## [Passage shown]

And what you can do as a prospective homeowner to avoid this.
JOHANNESBURG – While the rate at which banks reject bond applications remains relatively high, there are ways that you as a prospective homeowner can ensure you don’t become just another statistic.
According to a study by the Rawson Property Group’s Mike van Alphen, the main reason for banks turning down applications is a bad credit record. On the face of it, this seems self-explanatory in terms of checks with credit bureaux indicating judgements against prospective clients or bad debt written off by financial institutions.
However, Van Alphen says there could be other reasons which the banks are not at liberty to disclose due to client confidentiality. In some instances like judgements involving small amounts, banks might choose to ignore it. However, this in conjunction with arrears could lead to a rejection.
The study indicates that “poor financials” where the applicant’s business or corporate accounts were either unavailable or not in order, led to the rejection of 3% of applications.
Rawson says individuals planning to apply for a bond should therefore ensure they have clean records before they apply for finance, or even start looking around for a house.
Asked to elaborate on this, Van Alphen explained clients could apply for a credit report once a year. If they find they are in arrears or have judgements against them, they have an opportunity to settle these. Asked for how long this record needed to be clear to qualify, Van Alphen replied it varied from bank.

## [Complete the following]
**1.** Show each line of the rows that contains the string "shortInstrumentName", treating uppercase and lowercase as distinct.
**2.** Proceed with the bond application article, writing on from its final sentence.
The bond application article has no connection to the rows that come after it.

[Dataset excerpts]
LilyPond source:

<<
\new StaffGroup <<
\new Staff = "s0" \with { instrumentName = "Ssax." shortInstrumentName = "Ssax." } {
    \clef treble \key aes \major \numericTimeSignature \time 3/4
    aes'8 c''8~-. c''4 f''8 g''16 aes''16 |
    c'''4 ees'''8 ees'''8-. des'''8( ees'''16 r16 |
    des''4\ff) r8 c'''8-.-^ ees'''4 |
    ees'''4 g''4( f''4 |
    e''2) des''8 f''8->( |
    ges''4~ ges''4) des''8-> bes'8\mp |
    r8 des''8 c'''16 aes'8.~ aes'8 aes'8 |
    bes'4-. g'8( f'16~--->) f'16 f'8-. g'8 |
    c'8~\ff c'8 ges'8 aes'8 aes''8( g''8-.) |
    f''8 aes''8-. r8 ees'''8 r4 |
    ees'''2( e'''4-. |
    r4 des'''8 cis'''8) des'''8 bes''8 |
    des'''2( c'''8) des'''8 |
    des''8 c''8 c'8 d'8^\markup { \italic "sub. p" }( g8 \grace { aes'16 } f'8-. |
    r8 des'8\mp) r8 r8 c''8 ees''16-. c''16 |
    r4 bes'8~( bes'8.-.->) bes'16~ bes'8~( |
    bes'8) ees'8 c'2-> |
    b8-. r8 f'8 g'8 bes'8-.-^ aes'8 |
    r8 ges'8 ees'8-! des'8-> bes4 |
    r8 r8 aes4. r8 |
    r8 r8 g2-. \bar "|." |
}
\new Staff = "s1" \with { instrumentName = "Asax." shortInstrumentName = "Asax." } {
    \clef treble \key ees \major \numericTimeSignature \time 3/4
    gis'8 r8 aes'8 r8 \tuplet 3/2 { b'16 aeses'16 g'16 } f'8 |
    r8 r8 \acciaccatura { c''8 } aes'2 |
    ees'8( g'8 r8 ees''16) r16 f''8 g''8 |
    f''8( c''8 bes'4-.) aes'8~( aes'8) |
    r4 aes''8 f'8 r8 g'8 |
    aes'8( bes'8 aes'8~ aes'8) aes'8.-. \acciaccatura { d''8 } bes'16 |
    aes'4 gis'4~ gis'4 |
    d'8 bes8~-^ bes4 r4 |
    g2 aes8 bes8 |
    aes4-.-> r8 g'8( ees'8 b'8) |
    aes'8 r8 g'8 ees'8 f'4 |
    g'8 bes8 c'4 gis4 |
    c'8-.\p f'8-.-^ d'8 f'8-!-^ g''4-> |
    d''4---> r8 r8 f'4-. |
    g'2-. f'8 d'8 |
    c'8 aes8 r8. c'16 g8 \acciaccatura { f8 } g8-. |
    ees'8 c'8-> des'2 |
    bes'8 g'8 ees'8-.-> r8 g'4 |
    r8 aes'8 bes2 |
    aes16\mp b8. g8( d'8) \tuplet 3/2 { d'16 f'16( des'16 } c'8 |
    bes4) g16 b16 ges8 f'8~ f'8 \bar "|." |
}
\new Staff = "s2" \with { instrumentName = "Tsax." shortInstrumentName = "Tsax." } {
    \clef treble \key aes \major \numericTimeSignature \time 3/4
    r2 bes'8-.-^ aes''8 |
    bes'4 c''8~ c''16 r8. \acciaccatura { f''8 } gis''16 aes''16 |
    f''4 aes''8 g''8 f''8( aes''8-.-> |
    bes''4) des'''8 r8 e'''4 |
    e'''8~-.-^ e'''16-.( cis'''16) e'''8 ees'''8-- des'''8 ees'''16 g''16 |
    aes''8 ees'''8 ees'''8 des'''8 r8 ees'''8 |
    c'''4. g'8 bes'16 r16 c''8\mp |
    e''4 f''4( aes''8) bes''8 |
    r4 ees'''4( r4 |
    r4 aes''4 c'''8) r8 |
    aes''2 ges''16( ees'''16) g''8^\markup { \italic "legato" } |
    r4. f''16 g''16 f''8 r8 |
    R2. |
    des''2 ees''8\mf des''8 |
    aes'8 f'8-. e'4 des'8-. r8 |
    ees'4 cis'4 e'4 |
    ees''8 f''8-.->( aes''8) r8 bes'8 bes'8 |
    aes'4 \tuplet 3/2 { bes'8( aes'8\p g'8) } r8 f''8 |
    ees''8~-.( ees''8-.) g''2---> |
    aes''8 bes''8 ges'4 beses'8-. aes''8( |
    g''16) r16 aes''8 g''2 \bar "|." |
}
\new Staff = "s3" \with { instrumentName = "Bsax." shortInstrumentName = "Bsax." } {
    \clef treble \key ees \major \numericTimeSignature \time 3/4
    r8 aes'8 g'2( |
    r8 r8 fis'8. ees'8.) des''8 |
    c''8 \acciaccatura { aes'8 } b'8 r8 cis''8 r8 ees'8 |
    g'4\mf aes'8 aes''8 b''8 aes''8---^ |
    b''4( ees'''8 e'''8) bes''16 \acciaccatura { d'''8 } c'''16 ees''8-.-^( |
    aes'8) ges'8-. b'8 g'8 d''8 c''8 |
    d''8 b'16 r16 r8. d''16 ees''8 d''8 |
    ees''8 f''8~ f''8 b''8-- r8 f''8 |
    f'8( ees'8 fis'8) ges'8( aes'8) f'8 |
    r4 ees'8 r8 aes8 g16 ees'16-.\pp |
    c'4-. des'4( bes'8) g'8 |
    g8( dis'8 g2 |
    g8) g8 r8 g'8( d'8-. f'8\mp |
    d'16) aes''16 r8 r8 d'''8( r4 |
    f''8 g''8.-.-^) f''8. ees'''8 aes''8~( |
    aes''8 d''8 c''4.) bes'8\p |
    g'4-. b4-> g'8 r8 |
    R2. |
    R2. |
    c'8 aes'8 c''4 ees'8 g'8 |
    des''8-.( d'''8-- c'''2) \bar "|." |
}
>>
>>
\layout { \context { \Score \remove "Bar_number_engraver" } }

## [Answers per task]
**1.**
\new Staff = "s0" \with { instrumentName = "Ssax." shortInstrumentName = "Ssax." } {
\new Staff = "s1" \with { instrumentName = "Asax." shortInstrumentName = "Asax." } {
\new Staff = "s2" \with { instrumentName = "Tsax." shortInstrumentName = "Tsax." } {
\new Staff = "s3" \with { instrumentName = "Bsax." shortInstrumentName = "Bsax." } {

**2.**
If you are self-employed you need to ensure that you are able to provide financials for up to three years.
The study says around 18% of rejected applications are due to clients not reaching the minimum credit score set by the various financial institutions.
Van Alphen says each bank, for instance, has its own confidential credit score card system, but they all loosely probe similar criteria. For instance, how long you have held down a job; the area you are looking at buying in and if you have not been entirely truthful regarding your credit status.
The fact that banks’ criteria do differ means if you are rejected by one financial institution, you can approach others and your application may just succeed.
Among other reasons why applications fail are:
Affordability: applicants simply don’t earn enough or more commonly did not disclose all their expenses to the consultant;
Insufficient cash flow. Self-employed people are particularly vulnerable in this regard;
Poor account conduct: the applicant already has a tarnished record with the bank.
Van Alphen says financial institutions are often open to negotiations and in many instances are not unreasonable when it comes to discussions about applications for bonds and dealing with hitches in the payment thereof if and when they occur.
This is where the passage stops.